Action item: Rewrite the records from their start through the line containing "Ждем вас ежедневно с 9:00 до 19:00", replacing every "бутике" with "магазине" and keeping everything else unchanged. Leave the pictures out of your answer.

Source data:
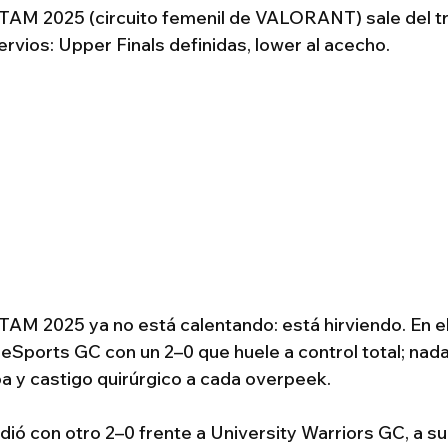
M 2025 (circuito femenil de VALORANT) sale del trá
 nervios: Upper Finals definidas, lower al acecho.
 2025 ya no está calentando: está hirviendo. En el 
Sports GC con un 2–0 que huele a control total; nada 
a y castigo quirúrgico a cada overpeek. 
 con otro 2–0 frente a University Warriors GC, a su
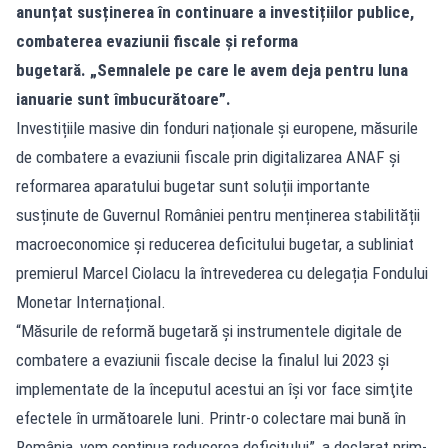
anunțat susținerea în continuare a investițiilor publice,
combaterea evaziunii fiscale și reforma
bugetară. „Semnalele pe care le avem deja pentru luna
ianuarie sunt îmbucurătoare”.
Investițiile masive din fonduri naționale și europene, măsurile
de combatere a evaziunii fiscale prin digitalizarea ANAF și
reformarea aparatului bugetar sunt soluții importante
susținute de Guvernul României pentru menținerea stabilității
macroeconomice și reducerea deficitului bugetar, a subliniat
premierul Marcel Ciolacu la întrevederea cu delegația Fondului
Monetar Internațional.
“Măsurile de reformă bugetară şi instrumentele digitale de
combatere a evaziunii fiscale decise la finalul lui 2023 şi
implementate de la începutul acestui an îşi vor face simţite
efectele în următoarele luni. Printr-o colectare mai bună în
România, vom continua reducerea deficitului”, a declarat prim-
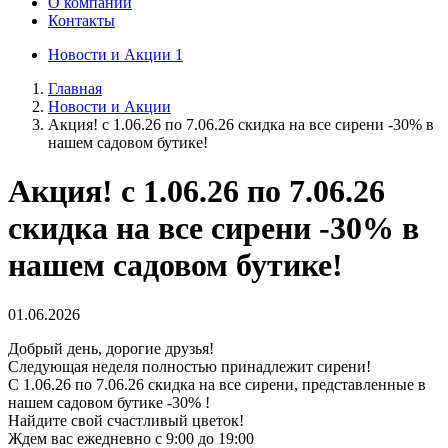
О компании
Контакты
Новости и Акции
1
Главная
Новости и Акции
Акция! с 1.06.26 по 7.06.26 скидка на все сирени -30% в
нашем садовом бутике!
Акция! с 1.06.26 по 7.06.26
скидка на все сирени -30% в
нашем садовом бутике!
01.06.2026
Добрый день, дорогие друзья!
Следующая неделя полностью принадлежит сирени!
С 1.06.26 по 7.06.26 скидка на все сирени, представленные в
нашем садовом бутике -30% !
Найдите свой счастливый цветок!
Ждем вас ежедневно с 9:00 до 19:00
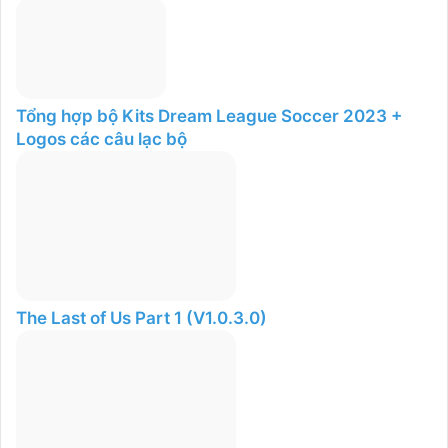
Tổng hợp bộ Kits Dream League Soccer 2023 +
Logos các câu lạc bộ
The Last of Us Part 1 (V1.0.3.0)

Solution to the exercise:
M 2025 (circuito femenil de VALORANT) sale del trá
 nervios: Upper Finals definidas, lower al acecho.
 2025 ya no está calentando: está hirviendo. En el 
Sports GC con un 2–0 que huele a control total; nada 
a y castigo quirúrgico a cada overpeek. 
 con otro 2–0 frente a University Warriors GC, a su
anunțat susținerea în continuare a investițiilor publice,
combaterea evaziunii fiscale și reforma
bugetară. „Semnalele pe care le avem deja pentru luna
ianuarie sunt îmbucurătoare”.
Investițiile masive din fonduri naționale și europene, măsurile
de combatere a evaziunii fiscale prin digitalizarea ANAF și
reformarea aparatului bugetar sunt soluții importante
susținute de Guvernul României pentru menținerea stabilității
macroeconomice și reducerea deficitului bugetar, a subliniat
premierul Marcel Ciolacu la întrevederea cu delegația Fondului
Monetar Internațional.
“Măsurile de reformă bugetară şi instrumentele digitale de
combatere a evaziunii fiscale decise la finalul lui 2023 şi
implementate de la începutul acestui an îşi vor face simţite
efectele în următoarele luni. Printr-o colectare mai bună în
România, vom continua reducerea deficitului”, a declarat prim-
О компании
Контакты
Новости и Акции
1
Главная
Новости и Акции
Акция! с 1.06.26 по 7.06.26 скидка на все сирени -30% в
нашем садовом магазине!
Акция! с 1.06.26 по 7.06.26
скидка на все сирени -30% в
нашем садовом магазине!
01.06.2026
Добрый день, дорогие друзья!
Следующая неделя полностью принадлежит сирени!
С 1.06.26 по 7.06.26 скидка на все сирени, представленные в
нашем садовом магазине -30% !
Найдите свой счастливый цветок!
Ждем вас ежедневно с 9:00 до 19:00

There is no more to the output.